Please output the entries below from the line that contains "2026年8月7日 22:27" through the final line, reproduced exactly and alone.

:: ENTRIES SHOWN ::

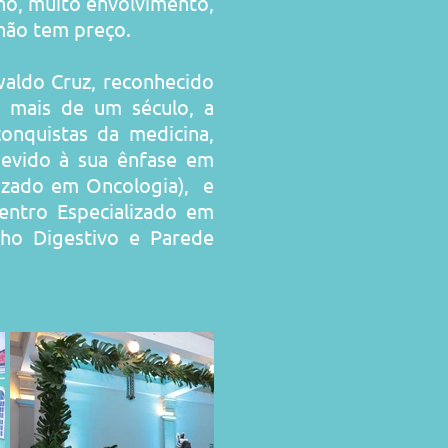
ho, muito envolvimento,
 não tem preço.
aldo Cruz, reconhecido
á mais de um século, a
onquistas da medicina,
devido à sua ênfase em
lizado em Oncologia
), e
entro Especializado em
lho Digestivo e Parede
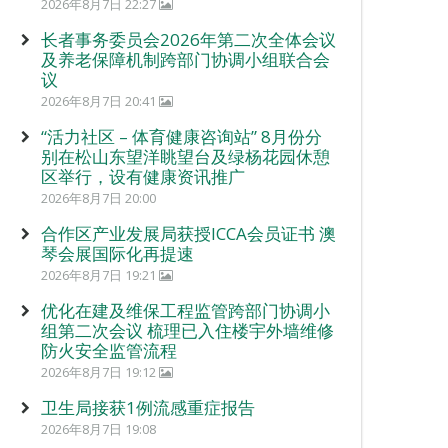
2026年8月7日 22:27
长者事务委员会2026年第二次全体会议
及养老保障机制跨部门协调小组联合会
议
2026年8月7日 20:41
“活力社区 – 体育健康咨询站” 8月份分
别在松山东望洋眺望台及绿杨花园休憩
区举行，设有健康资讯推广
2026年8月7日 20:00
合作区产业发展局获授ICCA会员证书 澳
琴会展国际化再提速
2026年8月7日 19:21
优化在建及维保工程监管跨部门协调小
组第二次会议 梳理已入住楼宇外墙维修
防火安全监管流程
2026年8月7日 19:12
卫生局接获1例流感重症报告
2026年8月7日 19:08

:::

EXERCISE RESPONSE:
2026年8月7日 22:27
长者事务委员会2026年第二次全体会议
及养老保障机制跨部门协调小组联合会
议
2026年8月7日 20:41
“活力社区 – 体育健康咨询站” 8月份分
别在松山东望洋眺望台及绿杨花园休憩
区举行，设有健康资讯推广
2026年8月7日 20:00
合作区产业发展局获授ICCA会员证书 澳
琴会展国际化再提速
2026年8月7日 19:21
优化在建及维保工程监管跨部门协调小
组第二次会议 梳理已入住楼宇外墙维修
防火安全监管流程
2026年8月7日 19:12
卫生局接获1例流感重症报告
2026年8月7日 19:08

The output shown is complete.